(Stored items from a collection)
--

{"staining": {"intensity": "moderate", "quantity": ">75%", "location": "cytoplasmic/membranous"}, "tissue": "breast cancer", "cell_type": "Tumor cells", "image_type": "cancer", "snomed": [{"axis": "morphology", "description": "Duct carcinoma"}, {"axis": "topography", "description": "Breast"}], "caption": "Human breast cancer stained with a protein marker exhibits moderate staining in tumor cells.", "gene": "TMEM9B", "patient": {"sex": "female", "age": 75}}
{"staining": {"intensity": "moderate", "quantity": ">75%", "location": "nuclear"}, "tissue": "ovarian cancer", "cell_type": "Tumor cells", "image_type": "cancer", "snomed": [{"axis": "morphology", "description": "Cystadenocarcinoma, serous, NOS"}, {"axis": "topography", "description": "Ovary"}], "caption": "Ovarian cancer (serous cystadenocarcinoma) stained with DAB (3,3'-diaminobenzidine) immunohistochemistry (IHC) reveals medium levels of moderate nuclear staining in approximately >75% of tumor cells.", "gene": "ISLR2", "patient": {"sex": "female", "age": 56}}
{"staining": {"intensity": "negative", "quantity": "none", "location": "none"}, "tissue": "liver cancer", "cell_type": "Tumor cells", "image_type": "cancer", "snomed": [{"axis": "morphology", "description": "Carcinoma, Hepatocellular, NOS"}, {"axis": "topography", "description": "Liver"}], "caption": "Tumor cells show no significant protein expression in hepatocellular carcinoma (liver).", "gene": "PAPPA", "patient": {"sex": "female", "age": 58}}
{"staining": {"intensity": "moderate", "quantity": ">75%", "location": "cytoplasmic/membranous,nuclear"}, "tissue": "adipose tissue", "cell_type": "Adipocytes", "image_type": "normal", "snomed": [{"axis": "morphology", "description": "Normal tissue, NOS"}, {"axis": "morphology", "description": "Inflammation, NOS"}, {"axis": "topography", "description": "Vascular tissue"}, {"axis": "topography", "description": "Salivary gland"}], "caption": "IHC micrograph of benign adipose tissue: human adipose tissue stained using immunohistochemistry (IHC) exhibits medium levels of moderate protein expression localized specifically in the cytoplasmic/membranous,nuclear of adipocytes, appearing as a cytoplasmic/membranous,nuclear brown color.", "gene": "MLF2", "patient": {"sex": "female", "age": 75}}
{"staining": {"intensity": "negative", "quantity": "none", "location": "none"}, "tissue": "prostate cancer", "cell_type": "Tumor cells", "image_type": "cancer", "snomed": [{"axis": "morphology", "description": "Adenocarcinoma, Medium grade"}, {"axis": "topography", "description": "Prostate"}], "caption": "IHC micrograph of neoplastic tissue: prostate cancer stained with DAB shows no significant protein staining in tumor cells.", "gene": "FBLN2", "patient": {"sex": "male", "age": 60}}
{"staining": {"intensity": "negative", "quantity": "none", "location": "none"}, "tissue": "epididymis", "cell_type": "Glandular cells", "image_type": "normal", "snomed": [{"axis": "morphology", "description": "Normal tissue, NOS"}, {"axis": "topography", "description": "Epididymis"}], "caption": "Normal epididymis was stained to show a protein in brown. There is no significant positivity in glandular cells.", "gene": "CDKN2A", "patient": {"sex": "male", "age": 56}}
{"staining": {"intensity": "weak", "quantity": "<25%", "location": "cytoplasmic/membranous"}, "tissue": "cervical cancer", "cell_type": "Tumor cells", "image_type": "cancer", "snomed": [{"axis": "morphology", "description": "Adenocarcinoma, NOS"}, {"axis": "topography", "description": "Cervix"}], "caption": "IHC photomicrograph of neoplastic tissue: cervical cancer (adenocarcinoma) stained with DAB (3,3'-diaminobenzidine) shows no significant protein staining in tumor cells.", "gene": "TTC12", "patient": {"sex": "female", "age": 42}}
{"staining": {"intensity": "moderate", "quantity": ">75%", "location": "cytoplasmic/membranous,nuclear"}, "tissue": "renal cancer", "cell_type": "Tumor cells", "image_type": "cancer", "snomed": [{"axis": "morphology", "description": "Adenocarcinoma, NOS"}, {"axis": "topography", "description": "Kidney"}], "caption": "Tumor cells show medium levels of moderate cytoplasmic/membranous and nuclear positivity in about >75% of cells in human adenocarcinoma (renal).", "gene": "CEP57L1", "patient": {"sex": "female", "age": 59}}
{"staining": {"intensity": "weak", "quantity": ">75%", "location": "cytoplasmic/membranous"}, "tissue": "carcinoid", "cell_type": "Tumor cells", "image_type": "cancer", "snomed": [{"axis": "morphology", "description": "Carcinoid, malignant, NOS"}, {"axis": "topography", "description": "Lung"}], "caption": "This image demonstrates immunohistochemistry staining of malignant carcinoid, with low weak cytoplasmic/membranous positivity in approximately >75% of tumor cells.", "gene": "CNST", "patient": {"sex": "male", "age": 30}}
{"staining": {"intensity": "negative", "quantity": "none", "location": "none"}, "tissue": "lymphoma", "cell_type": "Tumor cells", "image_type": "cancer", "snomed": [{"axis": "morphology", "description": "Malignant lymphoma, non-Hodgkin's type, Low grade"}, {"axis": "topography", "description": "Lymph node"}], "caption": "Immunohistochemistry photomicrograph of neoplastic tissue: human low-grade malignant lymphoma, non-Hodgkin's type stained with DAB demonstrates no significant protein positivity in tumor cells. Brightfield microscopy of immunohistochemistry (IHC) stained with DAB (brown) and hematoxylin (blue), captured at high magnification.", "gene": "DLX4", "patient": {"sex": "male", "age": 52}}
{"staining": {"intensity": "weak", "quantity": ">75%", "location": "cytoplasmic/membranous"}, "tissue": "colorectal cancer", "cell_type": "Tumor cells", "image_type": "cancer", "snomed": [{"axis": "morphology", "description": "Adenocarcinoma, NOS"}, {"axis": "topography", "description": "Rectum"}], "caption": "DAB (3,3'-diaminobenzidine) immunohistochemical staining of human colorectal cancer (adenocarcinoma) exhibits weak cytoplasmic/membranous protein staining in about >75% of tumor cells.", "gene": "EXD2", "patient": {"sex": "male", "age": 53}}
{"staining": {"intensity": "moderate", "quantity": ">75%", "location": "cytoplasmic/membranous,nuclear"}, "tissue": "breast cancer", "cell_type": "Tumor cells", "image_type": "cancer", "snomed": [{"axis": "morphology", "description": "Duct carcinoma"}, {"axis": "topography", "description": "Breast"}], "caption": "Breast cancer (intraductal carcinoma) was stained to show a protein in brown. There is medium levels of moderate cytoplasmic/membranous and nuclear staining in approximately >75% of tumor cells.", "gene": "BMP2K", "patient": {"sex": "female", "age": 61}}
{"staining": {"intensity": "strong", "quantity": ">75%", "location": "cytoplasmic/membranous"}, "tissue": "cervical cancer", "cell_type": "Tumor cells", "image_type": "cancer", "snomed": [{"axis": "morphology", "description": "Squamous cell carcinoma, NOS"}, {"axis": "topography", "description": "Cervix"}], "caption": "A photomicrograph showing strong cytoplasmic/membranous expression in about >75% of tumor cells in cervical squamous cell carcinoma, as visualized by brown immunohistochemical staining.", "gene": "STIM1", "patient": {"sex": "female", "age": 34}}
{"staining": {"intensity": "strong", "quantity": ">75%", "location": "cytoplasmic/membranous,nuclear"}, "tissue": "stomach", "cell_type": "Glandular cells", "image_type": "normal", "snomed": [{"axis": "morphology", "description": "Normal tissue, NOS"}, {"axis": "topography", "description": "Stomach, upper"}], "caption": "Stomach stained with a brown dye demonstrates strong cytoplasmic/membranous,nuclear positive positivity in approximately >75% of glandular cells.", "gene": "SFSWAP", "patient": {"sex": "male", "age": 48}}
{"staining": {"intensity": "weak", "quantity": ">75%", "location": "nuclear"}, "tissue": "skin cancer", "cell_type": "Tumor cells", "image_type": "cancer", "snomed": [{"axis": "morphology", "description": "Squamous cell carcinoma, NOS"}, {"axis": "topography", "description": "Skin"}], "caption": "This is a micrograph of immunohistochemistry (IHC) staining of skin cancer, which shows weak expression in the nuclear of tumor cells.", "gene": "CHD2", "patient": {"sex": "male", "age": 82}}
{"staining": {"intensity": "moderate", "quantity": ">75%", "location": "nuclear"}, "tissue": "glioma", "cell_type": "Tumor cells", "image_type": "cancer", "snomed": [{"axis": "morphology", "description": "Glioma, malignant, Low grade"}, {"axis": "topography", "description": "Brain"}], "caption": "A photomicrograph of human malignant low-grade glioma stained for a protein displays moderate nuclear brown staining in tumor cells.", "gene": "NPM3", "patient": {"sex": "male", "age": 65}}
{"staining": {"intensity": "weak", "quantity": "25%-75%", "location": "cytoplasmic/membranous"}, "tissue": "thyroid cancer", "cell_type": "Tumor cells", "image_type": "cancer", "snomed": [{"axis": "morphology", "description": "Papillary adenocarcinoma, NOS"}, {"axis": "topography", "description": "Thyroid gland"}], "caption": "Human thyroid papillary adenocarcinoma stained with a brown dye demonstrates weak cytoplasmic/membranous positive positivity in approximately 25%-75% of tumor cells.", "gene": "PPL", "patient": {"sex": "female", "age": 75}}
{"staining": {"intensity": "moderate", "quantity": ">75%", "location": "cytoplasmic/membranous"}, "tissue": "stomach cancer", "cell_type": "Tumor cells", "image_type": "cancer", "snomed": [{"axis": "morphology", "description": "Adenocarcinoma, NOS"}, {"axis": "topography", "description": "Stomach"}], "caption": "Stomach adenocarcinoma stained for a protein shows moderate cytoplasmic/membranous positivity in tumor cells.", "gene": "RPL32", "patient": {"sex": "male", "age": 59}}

--

WORK INSTRUCTION. Each line from the top of the records down to the one with "cells show no" must be retyped exactly; include both ends and nothing else.

OUTPUT BELOW.
{"staining": {"intensity": "moderate", "quantity": ">75%", "location": "cytoplasmic/membranous"}, "tissue": "breast cancer", "cell_type": "Tumor cells", "image_type": "cancer", "snomed": [{"axis": "morphology", "description": "Duct carcinoma"}, {"axis": "topography", "description": "Breast"}], "caption": "Human breast cancer stained with a protein marker exhibits moderate staining in tumor cells.", "gene": "TMEM9B", "patient": {"sex": "female", "age": 75}}
{"staining": {"intensity": "moderate", "quantity": ">75%", "location": "nuclear"}, "tissue": "ovarian cancer", "cell_type": "Tumor cells", "image_type": "cancer", "snomed": [{"axis": "morphology", "description": "Cystadenocarcinoma, serous, NOS"}, {"axis": "topography", "description": "Ovary"}], "caption": "Ovarian cancer (serous cystadenocarcinoma) stained with DAB (3,3'-diaminobenzidine) immunohistochemistry (IHC) reveals medium levels of moderate nuclear staining in approximately >75% of tumor cells.", "gene": "ISLR2", "patient": {"sex": "female", "age": 56}}
{"staining": {"intensity": "negative", "quantity": "none", "location": "none"}, "tissue": "liver cancer", "cell_type": "Tumor cells", "image_type": "cancer", "snomed": [{"axis": "morphology", "description": "Carcinoma, Hepatocellular, NOS"}, {"axis": "topography", "description": "Liver"}], "caption": "Tumor cells show no significant protein expression in hepatocellular carcinoma (liver).", "gene": "PAPPA", "patient": {"sex": "female", "age": 58}}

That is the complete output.